I built a robot out of Legos and it won the science fair.
I skipped school, robbed a bank, and got a pizza for lunch.
I ate an entire pizza in one bite and then won the spelling bee.
A Rosie Thing
When you do something so awesome it makes your teachers yell and your friends faint.
I solved the math problem in 10 seconds and then drew a unicorn.
I got a 100% on the test and then ate my pencil.
I did a backflip in the hallway and got extra credit.
A Rosie Thing
You do something so awesome it makes your pets jealous and your enemies cry.
I trained my dog to do algebra and it passed the test.
I won the video game championship and my enemy cried in the lobby.

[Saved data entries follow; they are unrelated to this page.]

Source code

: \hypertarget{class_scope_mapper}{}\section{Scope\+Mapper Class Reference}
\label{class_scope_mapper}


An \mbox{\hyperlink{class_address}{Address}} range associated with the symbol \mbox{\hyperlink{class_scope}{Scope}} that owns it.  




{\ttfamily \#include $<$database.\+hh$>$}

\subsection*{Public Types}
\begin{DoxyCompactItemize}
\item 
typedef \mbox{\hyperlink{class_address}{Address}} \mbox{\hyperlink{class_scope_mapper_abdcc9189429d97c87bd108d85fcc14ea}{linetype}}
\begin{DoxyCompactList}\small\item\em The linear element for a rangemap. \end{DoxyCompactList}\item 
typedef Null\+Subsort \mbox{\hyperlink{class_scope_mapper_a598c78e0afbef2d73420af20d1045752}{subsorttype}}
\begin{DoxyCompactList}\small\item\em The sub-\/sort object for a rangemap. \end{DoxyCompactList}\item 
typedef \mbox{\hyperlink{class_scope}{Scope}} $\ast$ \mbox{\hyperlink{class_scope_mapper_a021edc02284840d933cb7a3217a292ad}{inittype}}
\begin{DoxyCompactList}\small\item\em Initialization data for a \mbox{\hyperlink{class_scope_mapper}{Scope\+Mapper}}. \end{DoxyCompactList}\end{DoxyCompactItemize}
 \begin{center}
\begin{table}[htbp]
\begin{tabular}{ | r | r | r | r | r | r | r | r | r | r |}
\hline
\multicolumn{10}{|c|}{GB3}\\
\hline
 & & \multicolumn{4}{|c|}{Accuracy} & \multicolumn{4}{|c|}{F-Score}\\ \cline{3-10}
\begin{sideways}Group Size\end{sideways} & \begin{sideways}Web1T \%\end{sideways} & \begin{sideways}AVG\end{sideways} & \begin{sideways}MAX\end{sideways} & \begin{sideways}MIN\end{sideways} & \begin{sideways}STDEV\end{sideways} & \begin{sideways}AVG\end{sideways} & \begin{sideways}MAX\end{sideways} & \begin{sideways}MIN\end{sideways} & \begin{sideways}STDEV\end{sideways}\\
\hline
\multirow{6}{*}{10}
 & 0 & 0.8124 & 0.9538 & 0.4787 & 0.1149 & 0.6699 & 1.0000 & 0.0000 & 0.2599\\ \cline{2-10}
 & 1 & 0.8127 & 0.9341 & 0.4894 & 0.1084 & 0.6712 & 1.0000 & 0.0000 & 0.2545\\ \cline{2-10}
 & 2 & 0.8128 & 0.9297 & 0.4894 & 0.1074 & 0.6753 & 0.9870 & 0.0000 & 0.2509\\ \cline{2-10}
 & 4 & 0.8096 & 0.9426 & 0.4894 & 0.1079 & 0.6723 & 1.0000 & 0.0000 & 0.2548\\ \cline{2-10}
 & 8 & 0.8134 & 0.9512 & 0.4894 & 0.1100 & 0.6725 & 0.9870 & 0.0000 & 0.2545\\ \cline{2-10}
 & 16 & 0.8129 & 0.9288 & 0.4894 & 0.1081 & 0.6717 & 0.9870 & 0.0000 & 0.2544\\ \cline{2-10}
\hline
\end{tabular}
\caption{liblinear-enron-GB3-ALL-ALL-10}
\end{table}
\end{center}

I ate all my homework and got a gold star.
A Rosie Thing
When you do something so awesome it makes your brain explode and your soul happy.
I did 100 push-ups, solved a mystery, and won a bet.
I finished my homework in 5 minutes and then sang opera.
I ate a whole cake and got a perfect score on the test.
A Rosekelly
A Rosekelly is a dirty backstabber who hides in alleys and hates little wangs. They always cover their mess and never let anyone see their sore back.
I saw a Rosekelly hiding behind a dumpster, licking their wounds after getting beaten by a group of wimps.
That Rosekelly came out of nowhere and flipped me for no reason. I still got a bruise from it.
He’s a Rosekelly, and he always runs away when he gets caught. No guts, just scars.